Explications sur le processus de fabrication des poches de nutrition parentérale.

La poche de nutrition est fabriquée sur place dans la pharmacie de l'hôpital. La première étape est la mise en condition. Gants, bottes, manchettes et combinaison stérile anti-poussière sont nécessaires pour éviter tout risque de contamination comme l'explique Guy Benoît, chef du service pharmacie de l'hôpital Armand Trousseau : "Les tissus transportent des particules. Et ce sont sur ces particules que sont véhiculés les germes. Nous devons donc utiliser une tenue adaptée, stérile et ne relarguant pas de particules donc limitant le risque de contamination". Le but est de franchir chaque étape en évitant au maximum le risque d'une contamination bactérienne. Il s'agit donc de limiter les manipulations manuelles.

Les poches sont fabriquées et remplies par une machine. Un automate prélève dans des flacons le volume nécessaire à la fabrication de la poche de l'enfant. Mais le danger se niche dans les détails. Remplacer une bouteille vide par exemple représente une porte ouverte aux germes. À chaque fois le pharmacien doit changer ses gants, désinfecter la bouteille avant de la manipuler.

Une fois le remplissage de la poche terminé, un échantillon permet de vérifier une dernière fois la composition chimique de la poche. "Le risque, c'est qu'il y ait eu une erreur de flacon au moment de l'installation de l'automate et que cela induise une erreur dans la composition de la poche au final", confie Guy Benoît.

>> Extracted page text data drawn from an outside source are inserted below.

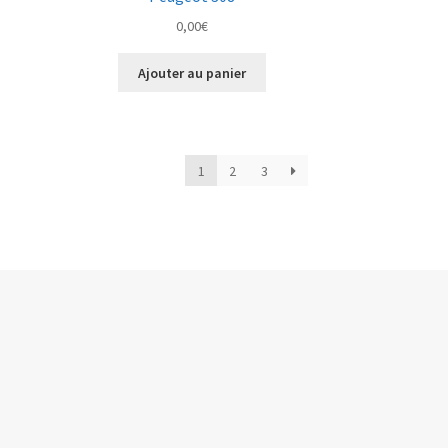
0,00
€
Ajouter au panier
1
2
3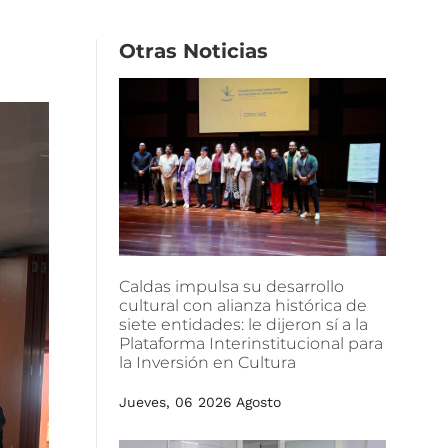
Otras
Noticias
Caldas
impulsa
su
desarrollo
cultural
con
alianza
histórica
de
siete
entidades:
le
dijeron
sí
a
la
Plataforma
Interinstitucional
para
la
Inversión
en
Cultura
Jueves, 06 2026 Agosto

Une fois la poche prête à l'emploi, la présence d'une bactérie peut encore être possible. Un dernier test doit encore être effectué, les résultats ne seront connus que 48 heures après, c'est-à-dire bien après avoir été injecté au patient.

À chaque changement de poche du patient, si le geste est simple, il est pourtant très dangereux. L'enfant risque en effet une septicémie à chaque changement de poche. Les infirmières doivent donc prendre des précautions pour éviter le moindre risque infectieux.

La moindre erreur au moment de l'administration des poches peut avoir de graves conséquences, d'où l'importance de respecter le protocole. Les accidents sont d'ailleurs exceptionnels.